Jurastes deixar as ruas em paz
Para os papéis desprendidos
Das latrinas urbanas
Não deixarem de circular
Em redemoinhos,
Para a poeira não deixar de entorpecer,
Para as árvores que restam se embrutecerem
Até darem lugar a novas geometrias cinzentas
Tão inúteis quanto as que cerram a coisa pública
Para protegerem-na
Da via pública,
Da vontade pública;
Que é tão nociva
E inconveniente
E temida.
Jurastes por tradicionalismos
E por amontoados de brasões patéticos
Que sustentaríeis a puta da pátria
Mesmo que ela significasse
O masoquismo social que de fato se manifesta.
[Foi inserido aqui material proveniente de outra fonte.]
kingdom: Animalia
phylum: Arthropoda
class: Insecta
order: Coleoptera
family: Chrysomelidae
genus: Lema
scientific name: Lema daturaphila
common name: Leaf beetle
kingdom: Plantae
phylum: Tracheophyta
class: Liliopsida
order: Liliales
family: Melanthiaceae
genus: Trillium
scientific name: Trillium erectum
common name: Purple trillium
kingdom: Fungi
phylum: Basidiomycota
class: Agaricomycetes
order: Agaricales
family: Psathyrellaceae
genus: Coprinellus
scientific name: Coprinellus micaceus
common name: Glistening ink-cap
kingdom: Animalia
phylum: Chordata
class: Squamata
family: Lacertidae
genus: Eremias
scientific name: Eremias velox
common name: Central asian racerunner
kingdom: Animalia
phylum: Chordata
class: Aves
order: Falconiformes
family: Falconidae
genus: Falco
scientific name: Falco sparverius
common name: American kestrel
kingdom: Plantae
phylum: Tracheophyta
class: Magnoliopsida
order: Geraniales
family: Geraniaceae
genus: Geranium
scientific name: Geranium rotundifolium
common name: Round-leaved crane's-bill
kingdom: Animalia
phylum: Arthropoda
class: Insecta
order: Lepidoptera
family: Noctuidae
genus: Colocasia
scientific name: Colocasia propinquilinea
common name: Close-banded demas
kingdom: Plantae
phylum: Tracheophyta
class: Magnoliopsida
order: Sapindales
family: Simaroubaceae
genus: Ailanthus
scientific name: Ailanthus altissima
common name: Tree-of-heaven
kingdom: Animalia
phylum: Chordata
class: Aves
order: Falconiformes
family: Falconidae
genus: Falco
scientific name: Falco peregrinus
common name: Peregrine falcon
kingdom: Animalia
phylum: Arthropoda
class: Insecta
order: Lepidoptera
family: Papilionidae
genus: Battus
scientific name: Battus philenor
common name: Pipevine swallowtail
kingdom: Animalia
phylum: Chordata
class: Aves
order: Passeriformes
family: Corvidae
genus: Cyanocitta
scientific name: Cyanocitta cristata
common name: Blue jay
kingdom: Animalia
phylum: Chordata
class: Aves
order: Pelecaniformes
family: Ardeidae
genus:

Jurastes o papel dentro de cubículos,
Celebrastes o isolamento,
Masturbastes-vos nos escrutínios
Já muito bem peneirados
E arranjados.
E, por fim,
Pedistes desculpas
Pelo estrondo
E pelo exagero
De cada pequeno sussurro
E cada pequeno suspiro
E cada pequeno choro
E cada pequena vontade
E cada pequena vastidão de sentimentos
Que acometem o interior
- E abrem caminho
Com a violência de uma erupção -
Daqueles que teimam
Em sentir humanidade
E daqueles que insistem
Em não envelhecer
Por mais velhos que já estejam.
E, como eu,
Insistem em perguntar-vos,
Se não vos importais,
E se não vos cansais.
E insistem porque a história ensina
Que a insistência é labareda em eucalipto;
Chamas para quebrar o gelo dos emplastros,
Dos amordaçados de espírito,
Dos desavisados
Dos adormecidos,
Dos jovens envelhecidos
E dos velhos desonrados.
O gelo da engrenagem
Que emperra a esperança
E congela o vento da transformação.
Aceitastes a distopia
Como se destino fosse,
Como dedo divino,
Como ordem natural,
E a defendeis
Em cada esboço de cumplicidade
Impressa no silêncio,
No comodismo,
No derrotismo,
Na apatia patológica,
No consumismo alienante,
Na negação de protagonismo,
Na falta de agitação,
De carnaval,
De poesia,
De música,
De discernimento.
Aceitastes as ruas roubadas,
E higienizadas,
Aceitastes a uniformização da vida
Que não passa de antecipação da morte.
A morte que espreita
Nos bueiros,
Que dança
Nos redemoinhos,
Que se esconde pelas lixeiras,
Mas que só ataca
A quem se nega a viver
E corrói por dentro
Até que só reste carcaça consumidora
Eleitora,
Funcionária
E telespectadora.
Carcaça sem cidadania,
Sem empatia
E sem utopia.
A vossa carcaça,
Vazia,
Moribunda,
Branda,
Costumeira.
A maior crise
É a crise de cada indivíduo
Desprovido de afirmação,
De individualidade
E personalidade.
A lamentação não é uma virtude
E a indiferença nunca é neutra.
Não há maior culpado
Do que quem se resigna;
Não há maior cúmplice
Do que quem não questiona
E não desafia;
Não há maior traição
Do que o jingoísmo.
Por cada canto deste país rapinado,
Por cada esquina fantasma
De cidades desalmadas,
Onde o sorriso não floresce,
E as sementes não são regadas,
E as flores murcham,
E os amores se amaldiçoam,
E as convivências se permutam,
E as artes não engrandecem,
Há uma silhueta.
A silhueta da democracia prostituída.
E vós sois os proxenetas
Sem palavras, sem mãos e sem bolsos.
Políticos são apenas o vosso reflexo;
Os vossos carniceiros não vieram de nenhum lugar
Senão do vosso seio murcho
E dos vossos vícios labregos.
Assumi o timão perante o mar tempestuoso
Ou naufragareis nas profundezas da desonra.